AA - Avelino Bento Novelas (Im)prováveis

Novelas (im)prováveis de Avelino Bento

No próximo sábado dia 16 de Maio pelas 15:30 vai ter lugar no Auditório da Escola Superior de Educação e Ciências Sociais, na Praça da República, a apresentação da última obra de Avelino Bento, professor jubilado daquela Casa.

A anterior «Trilogias poéticas» segue «Quarent’ (Ena mais Poemas!)», e agora nesta obra Avelino Bento volta ao conto. Recorde-se a belíssima série de contos «Os últimos putos neo-realistas», memórias de uma infância feliz à beira-rio, assim como «A geração que quis ser feliz», retrato-novela também de memórias mas agora da guerra de África, onde esteve presente.

Mas foi com «No rio… onde começa o mar», que a sua poesia é pela primeira vez tornada acessível ao grande público, criando aí leitores para as obras que se seguiram, seja poesia, novela ou conto.

Fora destas temáticas, Avelino Bento publicou em 2003 «Teatro e animação: outros percursos do desenvolvimento sócio-cultural no Alto Alentejo», obra de uma dimensão transversal e multidisciplinar, primeiro passo no estudo contextualizado do teatro e animação sócio-cultural com reflexos nas dinâmicas culturais locais instituídas ou a instituir.

Seguiu-se «O meu blog deu-me o mundo – Antologia de textos sobre Cultura, Educação, Arte e Animação. Tributos», Instituto Politécnico de Portalegre, 2010.

O livro que na próxima semana vai ser apresentado intitula-se «três novelas (im)prováveis» e é constituído por novelas de amor, «A Balada para Yulipa Azarova», «Paredes - comuns» e «Abusados /Abusadores».

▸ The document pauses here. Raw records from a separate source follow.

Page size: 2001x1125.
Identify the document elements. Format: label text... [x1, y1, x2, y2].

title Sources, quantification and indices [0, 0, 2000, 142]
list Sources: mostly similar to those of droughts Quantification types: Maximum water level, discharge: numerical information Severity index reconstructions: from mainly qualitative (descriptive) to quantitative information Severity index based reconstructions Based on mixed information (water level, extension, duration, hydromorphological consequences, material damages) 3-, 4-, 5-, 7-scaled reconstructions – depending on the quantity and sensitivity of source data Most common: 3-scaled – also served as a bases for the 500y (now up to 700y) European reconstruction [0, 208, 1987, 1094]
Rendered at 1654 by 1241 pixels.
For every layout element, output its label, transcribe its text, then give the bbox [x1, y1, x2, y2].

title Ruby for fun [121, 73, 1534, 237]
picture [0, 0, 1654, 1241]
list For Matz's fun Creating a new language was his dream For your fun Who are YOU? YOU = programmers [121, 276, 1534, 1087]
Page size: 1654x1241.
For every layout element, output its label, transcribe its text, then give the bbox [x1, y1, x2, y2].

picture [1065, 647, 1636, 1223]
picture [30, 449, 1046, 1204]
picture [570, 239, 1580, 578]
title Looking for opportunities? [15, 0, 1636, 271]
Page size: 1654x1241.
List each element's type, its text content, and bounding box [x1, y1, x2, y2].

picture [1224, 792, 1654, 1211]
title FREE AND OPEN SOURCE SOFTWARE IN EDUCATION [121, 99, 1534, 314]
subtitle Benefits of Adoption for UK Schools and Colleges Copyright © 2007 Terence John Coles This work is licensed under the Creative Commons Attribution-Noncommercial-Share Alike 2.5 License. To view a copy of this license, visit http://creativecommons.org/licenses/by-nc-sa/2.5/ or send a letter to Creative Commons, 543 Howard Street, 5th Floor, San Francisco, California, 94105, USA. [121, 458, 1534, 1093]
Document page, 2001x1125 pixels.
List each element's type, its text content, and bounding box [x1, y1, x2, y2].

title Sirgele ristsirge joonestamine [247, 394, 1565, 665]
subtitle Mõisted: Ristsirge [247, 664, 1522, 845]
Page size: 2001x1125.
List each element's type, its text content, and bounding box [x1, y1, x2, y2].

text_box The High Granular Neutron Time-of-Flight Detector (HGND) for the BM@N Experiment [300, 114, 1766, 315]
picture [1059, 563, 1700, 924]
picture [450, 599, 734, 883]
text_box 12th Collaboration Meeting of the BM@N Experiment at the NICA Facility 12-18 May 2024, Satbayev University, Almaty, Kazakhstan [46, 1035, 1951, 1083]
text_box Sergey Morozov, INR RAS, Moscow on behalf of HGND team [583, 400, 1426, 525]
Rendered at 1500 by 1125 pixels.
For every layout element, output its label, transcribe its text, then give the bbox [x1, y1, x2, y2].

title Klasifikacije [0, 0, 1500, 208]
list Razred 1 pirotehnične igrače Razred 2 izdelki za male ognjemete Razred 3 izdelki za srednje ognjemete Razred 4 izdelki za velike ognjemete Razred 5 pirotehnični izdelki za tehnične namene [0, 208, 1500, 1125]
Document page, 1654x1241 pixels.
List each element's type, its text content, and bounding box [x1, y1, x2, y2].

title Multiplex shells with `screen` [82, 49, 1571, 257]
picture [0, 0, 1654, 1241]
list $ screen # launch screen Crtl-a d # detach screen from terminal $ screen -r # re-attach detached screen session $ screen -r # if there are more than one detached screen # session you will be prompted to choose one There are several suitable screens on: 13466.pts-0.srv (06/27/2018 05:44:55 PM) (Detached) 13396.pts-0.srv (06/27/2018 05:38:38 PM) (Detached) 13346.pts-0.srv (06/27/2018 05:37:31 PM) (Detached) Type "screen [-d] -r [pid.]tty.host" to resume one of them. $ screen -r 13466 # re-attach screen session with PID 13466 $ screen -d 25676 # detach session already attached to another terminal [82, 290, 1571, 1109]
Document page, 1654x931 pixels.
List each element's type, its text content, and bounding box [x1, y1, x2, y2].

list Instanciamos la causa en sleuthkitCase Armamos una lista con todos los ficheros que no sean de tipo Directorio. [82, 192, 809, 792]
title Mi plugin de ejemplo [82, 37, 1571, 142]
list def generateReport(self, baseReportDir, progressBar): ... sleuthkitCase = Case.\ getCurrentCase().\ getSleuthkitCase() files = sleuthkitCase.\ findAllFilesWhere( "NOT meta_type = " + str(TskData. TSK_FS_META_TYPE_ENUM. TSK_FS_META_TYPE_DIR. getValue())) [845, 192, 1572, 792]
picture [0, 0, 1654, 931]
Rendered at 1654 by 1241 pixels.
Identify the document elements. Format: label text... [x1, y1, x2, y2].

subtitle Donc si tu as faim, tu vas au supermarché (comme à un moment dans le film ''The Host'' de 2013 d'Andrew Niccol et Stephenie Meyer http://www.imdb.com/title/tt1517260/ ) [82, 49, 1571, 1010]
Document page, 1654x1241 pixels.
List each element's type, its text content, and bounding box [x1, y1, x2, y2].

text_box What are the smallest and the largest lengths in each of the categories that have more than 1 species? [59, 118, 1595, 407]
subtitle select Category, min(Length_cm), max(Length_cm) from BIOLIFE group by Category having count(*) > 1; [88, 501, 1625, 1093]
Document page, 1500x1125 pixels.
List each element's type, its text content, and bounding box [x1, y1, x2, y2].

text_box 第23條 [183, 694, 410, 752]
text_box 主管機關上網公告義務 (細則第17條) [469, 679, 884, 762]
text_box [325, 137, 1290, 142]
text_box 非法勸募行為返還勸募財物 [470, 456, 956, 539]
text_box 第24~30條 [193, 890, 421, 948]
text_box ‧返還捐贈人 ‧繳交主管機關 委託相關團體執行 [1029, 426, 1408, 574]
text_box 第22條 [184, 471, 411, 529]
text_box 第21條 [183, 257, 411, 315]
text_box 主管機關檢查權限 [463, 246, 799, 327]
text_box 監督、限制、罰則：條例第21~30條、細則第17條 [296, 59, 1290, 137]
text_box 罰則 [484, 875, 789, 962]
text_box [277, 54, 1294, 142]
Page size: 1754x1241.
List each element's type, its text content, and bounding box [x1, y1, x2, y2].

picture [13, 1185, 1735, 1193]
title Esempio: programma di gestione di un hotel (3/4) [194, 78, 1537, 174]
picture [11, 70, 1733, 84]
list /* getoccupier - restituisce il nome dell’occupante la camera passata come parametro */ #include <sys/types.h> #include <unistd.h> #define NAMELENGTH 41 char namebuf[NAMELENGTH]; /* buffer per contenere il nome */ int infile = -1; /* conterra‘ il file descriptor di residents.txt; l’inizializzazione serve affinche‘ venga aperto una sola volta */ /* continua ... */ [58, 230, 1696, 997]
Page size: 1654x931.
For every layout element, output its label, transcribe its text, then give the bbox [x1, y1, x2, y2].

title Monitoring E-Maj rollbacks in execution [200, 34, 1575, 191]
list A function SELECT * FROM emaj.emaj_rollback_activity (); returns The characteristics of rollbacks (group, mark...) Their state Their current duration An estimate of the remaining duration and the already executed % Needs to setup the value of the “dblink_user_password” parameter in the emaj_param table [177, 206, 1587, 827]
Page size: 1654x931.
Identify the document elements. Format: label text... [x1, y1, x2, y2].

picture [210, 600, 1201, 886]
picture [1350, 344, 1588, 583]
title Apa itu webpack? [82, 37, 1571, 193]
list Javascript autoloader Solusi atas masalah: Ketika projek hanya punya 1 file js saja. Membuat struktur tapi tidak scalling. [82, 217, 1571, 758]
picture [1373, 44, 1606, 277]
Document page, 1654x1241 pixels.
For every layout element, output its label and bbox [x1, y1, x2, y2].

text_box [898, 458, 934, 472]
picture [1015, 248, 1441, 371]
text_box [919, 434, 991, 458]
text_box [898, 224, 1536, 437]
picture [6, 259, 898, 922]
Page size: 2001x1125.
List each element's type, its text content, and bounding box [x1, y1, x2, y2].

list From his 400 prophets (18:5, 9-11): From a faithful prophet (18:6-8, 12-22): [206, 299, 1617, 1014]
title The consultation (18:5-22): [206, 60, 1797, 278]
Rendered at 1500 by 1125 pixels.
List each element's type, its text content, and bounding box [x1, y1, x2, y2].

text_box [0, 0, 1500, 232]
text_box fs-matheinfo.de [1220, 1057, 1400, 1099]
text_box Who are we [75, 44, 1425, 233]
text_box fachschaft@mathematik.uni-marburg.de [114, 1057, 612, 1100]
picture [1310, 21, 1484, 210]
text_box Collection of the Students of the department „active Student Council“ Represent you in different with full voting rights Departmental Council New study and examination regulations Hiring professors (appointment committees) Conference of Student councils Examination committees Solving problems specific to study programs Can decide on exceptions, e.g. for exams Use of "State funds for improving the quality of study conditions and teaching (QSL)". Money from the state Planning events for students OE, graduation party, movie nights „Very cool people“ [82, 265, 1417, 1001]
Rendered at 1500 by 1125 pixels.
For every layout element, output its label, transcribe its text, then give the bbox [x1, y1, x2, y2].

Estas histórias ou estórias que o Autor apresenta em «três novelas (im) prováveis», onde o amor é peça central, têm uma escrita próxima dos romances camilianos. Curtos, escorreitos, num português vivo, trazendo temáticas da vida real, e onde aquela frase-feita “viveram felizes para sempre” é uma quimera.

Avelino Bento é um homem do mundo. Culto, com uma excelente livraria, viajado, conhece vários continentes e inúmeros países e suas culturas, escreve sempre com a preocupação de transmitir o conhecimento, fundamentado em bases sólidas. Um excelente conversador, é sempre um prazer e uma mais-valia ouvir e conhecer as suas opiniões, todas elas bem construídas e documentadas.